- **Work task 1**: In the sawmill forum thread, what engine powers the new mill?
- **Work task 2**: Print the part of the sawmill forum thread between "## Treecycle Hardwoods" and "gman2431 (Mar 28, 2015)", inclusive.
- **Work task 3**: Carry on the sawmill forum thread from its last post.

- **Text passage**:
# a new toy



## woodintyuuu (Mar 28, 2015)

woodmizer LT40superHD accuset 2 and all kinds of trick stuff . laser line. 42 hp kubota diesel motor The best part of it is it will be following my truck down the road april 7th. The guy i went to buy it from saws walnut and walnut alone. I am stoked. The plan is use it for this year and drag it to miami next winter to cut on a huge pile of logs my buddys have been stashin, root balls and all kinds of garbge. I am going to do a demo of woodturning for gregs woodturning club in june @Treecycle Hardwoods , looks like im gonna need to get some trade going with greg personal lathe lessons by mee woodmizer by greg wht ya think greg. This mill has got me supper stoked. I did check with @Kevin before i made any inquirys about the mill he was a serious help
thnks man anyway phone picts here they are

Reactions: Like 1 | Way Cool 13


----------



## Nature Man (Mar 28, 2015)

Let the fun begin! Chuck


----------



## Treecycle Hardwoods (Mar 28, 2015)

I would be happy to work with ya cliff both on milling and on the lathe! Now with the mill you can maybe build some furniture with those big burls instead of transforming them into a pile is sawdust on the floor.


----------



## gman2431 (Mar 28, 2015)

Next time I go to cliffs there won't be a tree left within 10 acres around his house. Lol

Super nice cliff!

Reactions: Funny 2


----------



## Kevin (Mar 28, 2015)

Cliff yours has the hydraulic controls right there at the control box - sweet man. You know they have a lathe attachment for your mill right? You can turn porch columns and log cabin profiles and stuff on your mill.

- **Source material**:
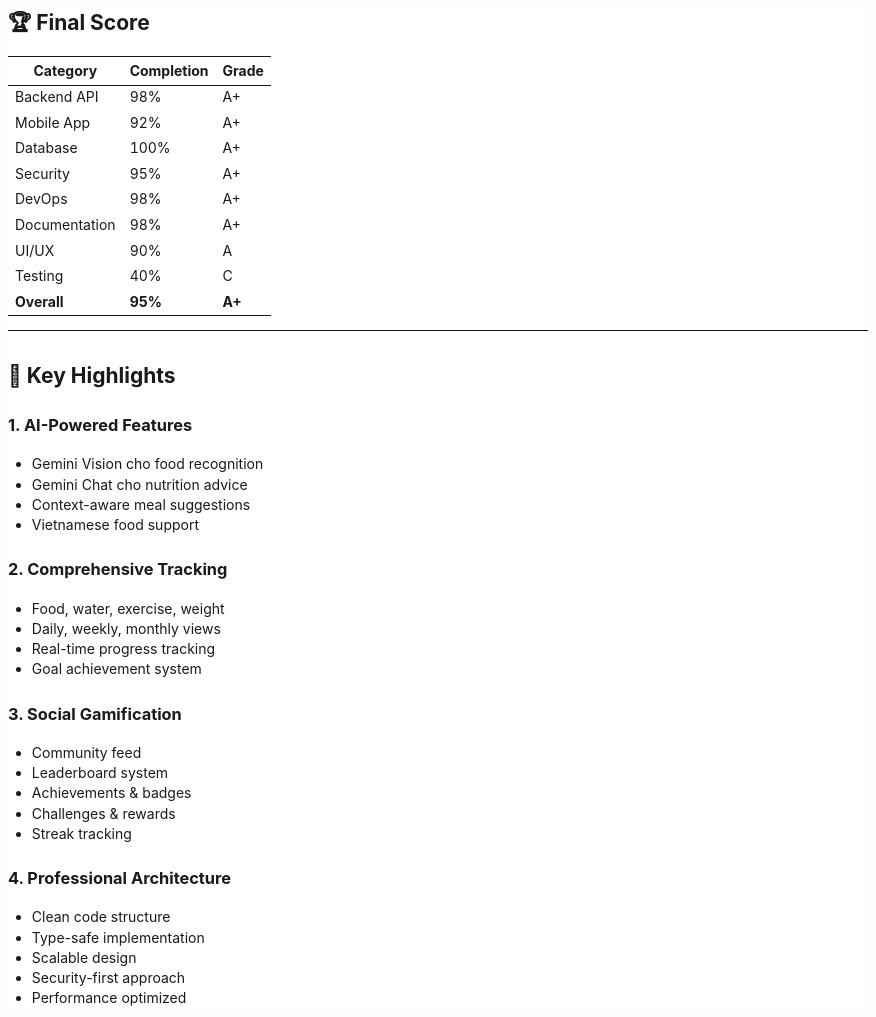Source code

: 
## 🏆 Final Score

| Category | Completion | Grade |
|----------|-----------|-------|
| Backend API | 98% | A+ |
| Mobile App | 92% | A+ |
| Database | 100% | A+ |
| Security | 95% | A+ |
| DevOps | 98% | A+ |
| Documentation | 98% | A+ |
| UI/UX | 90% | A |
| Testing | 40% | C |
| **Overall** | **95%** | **A+** |

---

## 💎 Key Highlights

### 1. AI-Powered Features
- Gemini Vision cho food recognition
- Gemini Chat cho nutrition advice
- Context-aware meal suggestions
- Vietnamese food support

### 2. Comprehensive Tracking
- Food, water, exercise, weight
- Daily, weekly, monthly views
- Real-time progress tracking
- Goal achievement system

### 3. Social Gamification
- Community feed
- Leaderboard system
- Achievements & badges
- Challenges & rewards
- Streak tracking

### 4. Professional Architecture
- Clean code structure
- Type-safe implementation
- Scalable design
- Security-first approach
- Performance optimized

- **Task response 1**: A 42 hp Kubota diesel motor.

- **Task response 2**:
## Treecycle Hardwoods (Mar 28, 2015)

I would be happy to work with ya cliff both on milling and on the lathe! Now with the mill you can maybe build some furniture with those big burls instead of transforming them into a pile is sawdust on the floor.


----------



## gman2431 (Mar 28, 2015)

- **Task response 3**:
Wouldn't be very hard to build your own I'm sure the one from WM would cost a real shiny penny.


----------



## barry richardson (Mar 28, 2015)

Well they say you can never have too many toys, but you might be the exception Cliff, as if I didn't already have severe machine-envy from seeing pics of your shop Way cool, Congrats man!

Reactions: Agree 4


----------



## Tom Smart (Mar 28, 2015)

Hauling that all the way to Miami, in winter, is an ambitious plan Cliff. And it sounds like you will need a semi truck to get the results home. Unless you are opening a southern branch of RiverTurnings. 

Enjoy your new toy. I'm jealous.


----------



## woodtickgreg (Mar 28, 2015)

I can drive a semi! Will drive for wood!

Reactions: Like 1 | Agree 1 | Funny 1


----------



## Schroedc (Mar 28, 2015)

I think I'm developing a case of mill envy..... Congrats! that is one heck of a machine!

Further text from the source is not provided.